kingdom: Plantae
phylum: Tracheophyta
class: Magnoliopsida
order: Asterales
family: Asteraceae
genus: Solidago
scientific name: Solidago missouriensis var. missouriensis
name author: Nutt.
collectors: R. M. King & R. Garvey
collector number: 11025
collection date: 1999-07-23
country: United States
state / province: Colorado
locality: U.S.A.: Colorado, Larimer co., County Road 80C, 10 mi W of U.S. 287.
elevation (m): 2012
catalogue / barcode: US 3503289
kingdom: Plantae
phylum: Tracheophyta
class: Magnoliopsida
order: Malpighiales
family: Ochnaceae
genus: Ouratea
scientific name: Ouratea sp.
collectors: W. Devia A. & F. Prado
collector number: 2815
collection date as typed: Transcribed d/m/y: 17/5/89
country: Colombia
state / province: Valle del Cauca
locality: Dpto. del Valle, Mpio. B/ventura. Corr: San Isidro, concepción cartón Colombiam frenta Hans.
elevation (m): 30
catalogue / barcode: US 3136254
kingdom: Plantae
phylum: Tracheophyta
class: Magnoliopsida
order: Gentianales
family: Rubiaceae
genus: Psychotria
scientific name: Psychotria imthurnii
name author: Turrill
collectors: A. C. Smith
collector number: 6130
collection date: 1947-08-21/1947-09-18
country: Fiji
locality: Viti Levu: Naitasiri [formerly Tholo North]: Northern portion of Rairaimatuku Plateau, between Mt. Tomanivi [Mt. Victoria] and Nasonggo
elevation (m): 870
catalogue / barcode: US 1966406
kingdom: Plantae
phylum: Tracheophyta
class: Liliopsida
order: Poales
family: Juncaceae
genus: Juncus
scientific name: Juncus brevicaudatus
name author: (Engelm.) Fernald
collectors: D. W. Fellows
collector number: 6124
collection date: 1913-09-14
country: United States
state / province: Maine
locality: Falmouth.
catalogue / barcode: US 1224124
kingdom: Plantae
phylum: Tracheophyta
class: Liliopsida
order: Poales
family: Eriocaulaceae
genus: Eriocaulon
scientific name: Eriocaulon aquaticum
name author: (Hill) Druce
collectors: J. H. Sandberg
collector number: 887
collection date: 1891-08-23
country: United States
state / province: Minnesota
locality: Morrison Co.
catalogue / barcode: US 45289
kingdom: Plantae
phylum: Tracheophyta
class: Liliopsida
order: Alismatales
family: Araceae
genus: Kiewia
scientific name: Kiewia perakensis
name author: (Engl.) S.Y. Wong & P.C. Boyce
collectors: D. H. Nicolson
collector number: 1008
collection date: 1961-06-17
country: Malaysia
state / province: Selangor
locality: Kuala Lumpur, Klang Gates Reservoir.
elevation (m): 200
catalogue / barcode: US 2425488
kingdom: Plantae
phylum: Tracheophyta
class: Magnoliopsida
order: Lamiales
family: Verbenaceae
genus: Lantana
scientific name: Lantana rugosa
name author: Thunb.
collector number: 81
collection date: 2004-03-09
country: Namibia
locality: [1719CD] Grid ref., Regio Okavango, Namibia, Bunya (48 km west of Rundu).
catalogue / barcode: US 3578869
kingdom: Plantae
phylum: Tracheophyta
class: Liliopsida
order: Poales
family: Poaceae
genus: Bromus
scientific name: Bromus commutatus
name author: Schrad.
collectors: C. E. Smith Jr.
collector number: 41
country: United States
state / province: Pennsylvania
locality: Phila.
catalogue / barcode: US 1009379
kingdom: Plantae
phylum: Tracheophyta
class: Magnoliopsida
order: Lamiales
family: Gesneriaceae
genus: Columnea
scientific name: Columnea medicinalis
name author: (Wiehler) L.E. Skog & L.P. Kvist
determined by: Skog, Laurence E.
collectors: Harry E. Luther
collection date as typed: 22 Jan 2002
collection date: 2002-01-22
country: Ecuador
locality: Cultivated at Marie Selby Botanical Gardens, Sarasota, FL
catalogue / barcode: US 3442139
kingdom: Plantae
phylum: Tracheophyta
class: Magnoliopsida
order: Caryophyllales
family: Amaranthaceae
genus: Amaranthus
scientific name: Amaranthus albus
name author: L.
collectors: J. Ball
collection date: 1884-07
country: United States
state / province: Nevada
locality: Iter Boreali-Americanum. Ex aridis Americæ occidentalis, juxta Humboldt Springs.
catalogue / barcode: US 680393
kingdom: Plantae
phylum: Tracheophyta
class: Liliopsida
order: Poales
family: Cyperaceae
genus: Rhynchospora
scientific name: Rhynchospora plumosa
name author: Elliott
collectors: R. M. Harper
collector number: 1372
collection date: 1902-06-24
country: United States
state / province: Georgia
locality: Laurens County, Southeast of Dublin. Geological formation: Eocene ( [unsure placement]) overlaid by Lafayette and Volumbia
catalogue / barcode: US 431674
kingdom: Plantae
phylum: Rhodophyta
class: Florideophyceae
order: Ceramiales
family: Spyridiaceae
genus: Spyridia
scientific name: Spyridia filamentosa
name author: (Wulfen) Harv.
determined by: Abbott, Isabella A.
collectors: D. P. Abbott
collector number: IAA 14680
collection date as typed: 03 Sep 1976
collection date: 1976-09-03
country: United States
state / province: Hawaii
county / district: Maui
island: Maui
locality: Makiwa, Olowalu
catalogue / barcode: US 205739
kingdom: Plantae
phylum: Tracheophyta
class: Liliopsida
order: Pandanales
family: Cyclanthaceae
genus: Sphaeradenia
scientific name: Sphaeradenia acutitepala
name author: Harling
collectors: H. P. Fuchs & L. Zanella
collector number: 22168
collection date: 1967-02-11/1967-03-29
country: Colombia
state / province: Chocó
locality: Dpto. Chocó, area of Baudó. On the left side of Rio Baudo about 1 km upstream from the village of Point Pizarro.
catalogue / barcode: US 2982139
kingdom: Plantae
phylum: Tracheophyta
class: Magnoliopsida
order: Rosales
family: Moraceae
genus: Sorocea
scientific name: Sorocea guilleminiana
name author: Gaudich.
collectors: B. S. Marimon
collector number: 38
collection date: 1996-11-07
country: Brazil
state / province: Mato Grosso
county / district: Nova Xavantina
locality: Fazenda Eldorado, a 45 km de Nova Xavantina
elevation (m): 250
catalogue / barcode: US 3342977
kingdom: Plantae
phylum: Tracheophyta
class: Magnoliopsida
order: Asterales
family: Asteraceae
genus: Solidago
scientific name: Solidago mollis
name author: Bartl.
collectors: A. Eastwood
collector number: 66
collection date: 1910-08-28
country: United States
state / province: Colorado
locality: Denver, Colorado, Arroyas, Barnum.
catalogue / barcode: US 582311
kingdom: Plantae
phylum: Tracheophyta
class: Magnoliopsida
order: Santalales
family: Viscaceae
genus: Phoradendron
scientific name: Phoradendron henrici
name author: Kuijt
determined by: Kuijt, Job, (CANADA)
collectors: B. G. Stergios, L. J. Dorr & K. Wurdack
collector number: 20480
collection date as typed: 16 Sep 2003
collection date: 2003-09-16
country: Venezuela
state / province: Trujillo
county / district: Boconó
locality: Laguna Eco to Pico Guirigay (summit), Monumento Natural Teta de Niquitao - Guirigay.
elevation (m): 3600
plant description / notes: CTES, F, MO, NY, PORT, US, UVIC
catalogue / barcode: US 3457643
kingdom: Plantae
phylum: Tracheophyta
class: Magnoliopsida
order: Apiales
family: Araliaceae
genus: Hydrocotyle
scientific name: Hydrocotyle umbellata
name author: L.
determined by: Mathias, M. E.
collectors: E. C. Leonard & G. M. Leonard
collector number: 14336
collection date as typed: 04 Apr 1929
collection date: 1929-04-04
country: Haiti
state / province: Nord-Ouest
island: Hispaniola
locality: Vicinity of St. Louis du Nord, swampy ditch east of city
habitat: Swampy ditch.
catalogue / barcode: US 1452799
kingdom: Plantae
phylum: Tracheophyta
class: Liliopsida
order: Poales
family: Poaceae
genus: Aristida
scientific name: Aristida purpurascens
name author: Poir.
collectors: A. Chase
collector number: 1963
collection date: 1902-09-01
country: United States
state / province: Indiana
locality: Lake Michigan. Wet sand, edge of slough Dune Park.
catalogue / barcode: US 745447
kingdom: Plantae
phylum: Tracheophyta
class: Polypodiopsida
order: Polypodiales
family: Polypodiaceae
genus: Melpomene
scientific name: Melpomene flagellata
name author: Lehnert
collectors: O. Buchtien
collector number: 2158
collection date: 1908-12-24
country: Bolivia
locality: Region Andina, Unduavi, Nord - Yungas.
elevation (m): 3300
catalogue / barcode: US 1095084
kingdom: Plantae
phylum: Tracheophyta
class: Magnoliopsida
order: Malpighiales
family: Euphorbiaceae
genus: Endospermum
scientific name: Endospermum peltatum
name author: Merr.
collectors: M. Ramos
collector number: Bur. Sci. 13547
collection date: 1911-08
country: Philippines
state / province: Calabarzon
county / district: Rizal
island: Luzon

--- --- ---

Goal:
Please render everything in the entries above, from the line containing "country: Ecuador" down to the line containing "locality: Laurens County, Southeast", both included, as a Markdown table with the columns No. and Line. Leave out any blank lines.

Finished answer:
| No. | Line |
|---|---|
| 1 | country: Ecuador |
| 2 | locality: Cultivated at Marie Selby Botanical Gardens, Sarasota, FL |
| 3 | catalogue / barcode: US 3442139 |
| 4 | kingdom: Plantae |
| 5 | phylum: Tracheophyta |
| 6 | class: Magnoliopsida |
| 7 | order: Caryophyllales |
| 8 | family: Amaranthaceae |
| 9 | genus: Amaranthus |
| 10 | scientific name: Amaranthus albus |
| 11 | name author: L. |
| 12 | collectors: J. Ball |
| 13 | collection date: 1884-07 |
| 14 | country: United States |
| 15 | state / province: Nevada |
| 16 | locality: Iter Boreali-Americanum. Ex aridis Americæ occidentalis, juxta Humboldt Springs. |
| 17 | catalogue / barcode: US 680393 |
| 18 | kingdom: Plantae |
| 19 | phylum: Tracheophyta |
| 20 | class: Liliopsida |
| 21 | order: Poales |
| 22 | family: Cyperaceae |
| 23 | genus: Rhynchospora |
| 24 | scientific name: Rhynchospora plumosa |
| 25 | name author: Elliott |
| 26 | collectors: R. M. Harper |
| 27 | collector number: 1372 |
| 28 | collection date: 1902-06-24 |
| 29 | country: United States |
| 30 | state / province: Georgia |
| 31 | locality: Laurens County, Southeast of Dublin. Geological formation: Eocene ( [unsure placement]) overlaid by Lafayette and Volumbia |